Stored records
▬▬▬

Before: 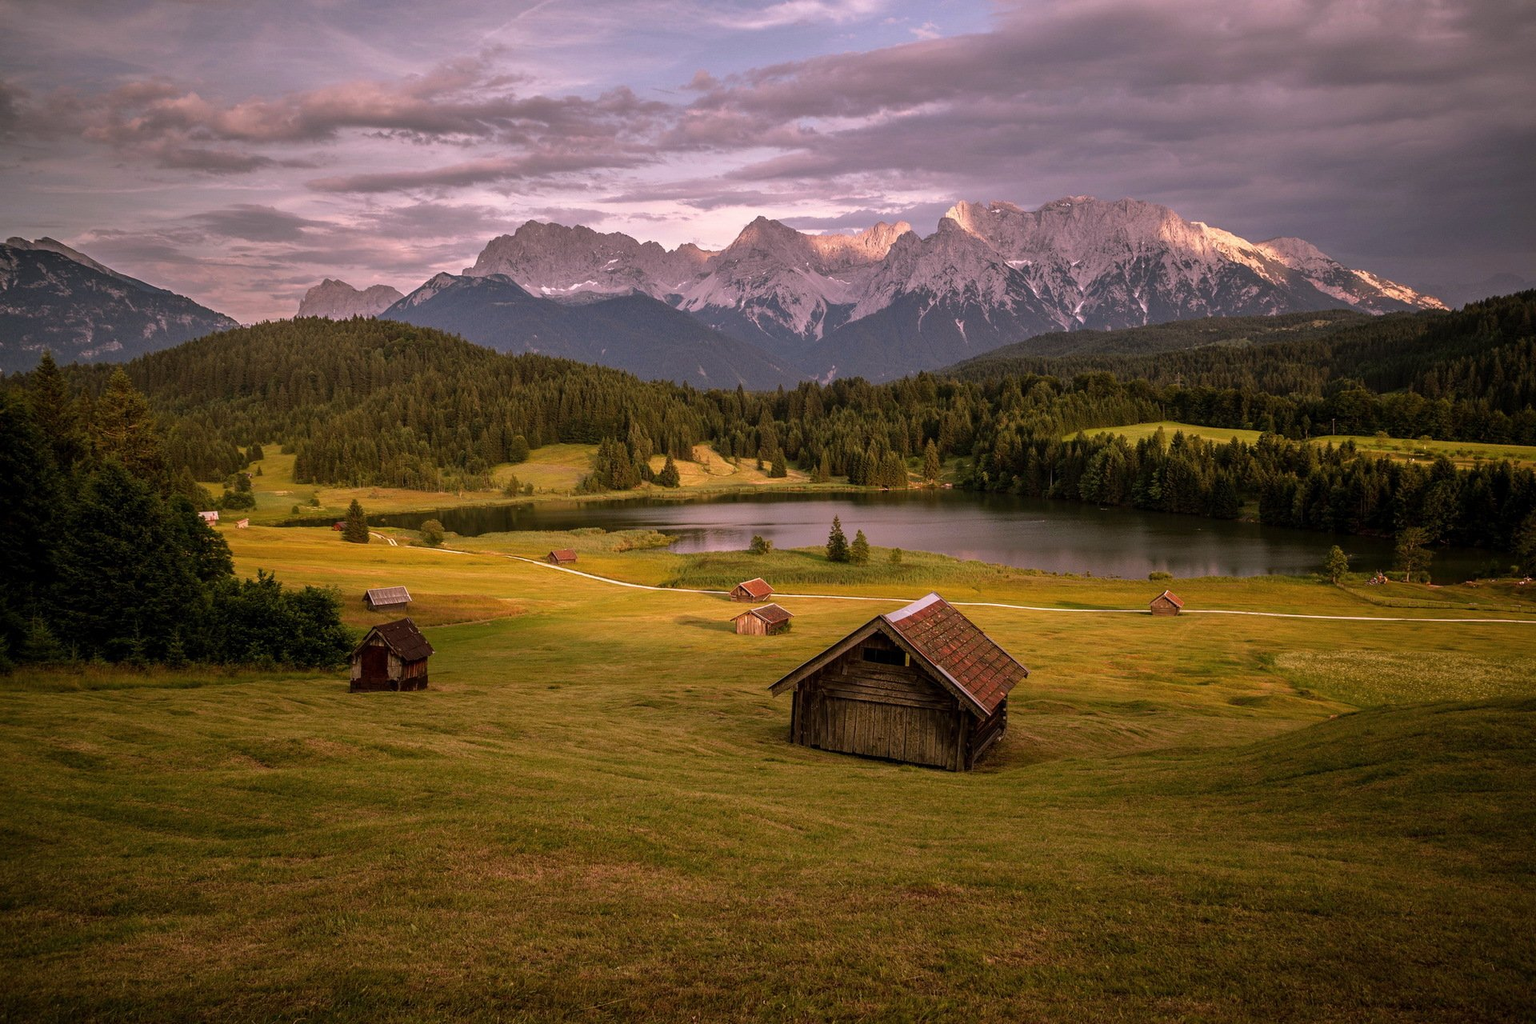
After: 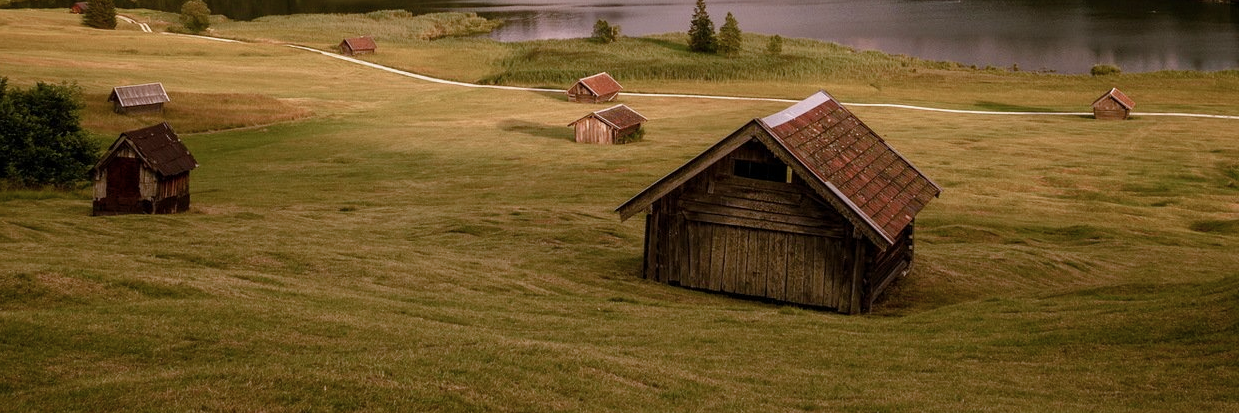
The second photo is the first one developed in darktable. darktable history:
color balance rgb: linear chroma grading › shadows -1.676%, linear chroma grading › highlights -14.137%, linear chroma grading › global chroma -9.872%, linear chroma grading › mid-tones -10.034%, perceptual saturation grading › global saturation 20%, perceptual saturation grading › highlights -25.505%, perceptual saturation grading › shadows 24.359%, global vibrance 19.618%
contrast brightness saturation: contrast 0.059, brightness -0.008, saturation -0.243
crop: left 17.981%, top 50.814%, right 17.477%, bottom 16.919%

▬▬▬

● **The problem**:
Copy out every line of the items above word for word, leaving out the pictures.

● **Solution**:
Before: 
After: 
The second photo is the first one developed in darktable. darktable history:
color balance rgb: linear chroma grading › shadows -1.676%, linear chroma grading › highlights -14.137%, linear chroma grading › global chroma -9.872%, linear chroma grading › mid-tones -10.034%, perceptual saturation grading › global saturation 20%, perceptual saturation grading › highlights -25.505%, perceptual saturation grading › shadows 24.359%, global vibrance 19.618%
contrast brightness saturation: contrast 0.059, brightness -0.008, saturation -0.243
crop: left 17.981%, top 50.814%, right 17.477%, bottom 16.919%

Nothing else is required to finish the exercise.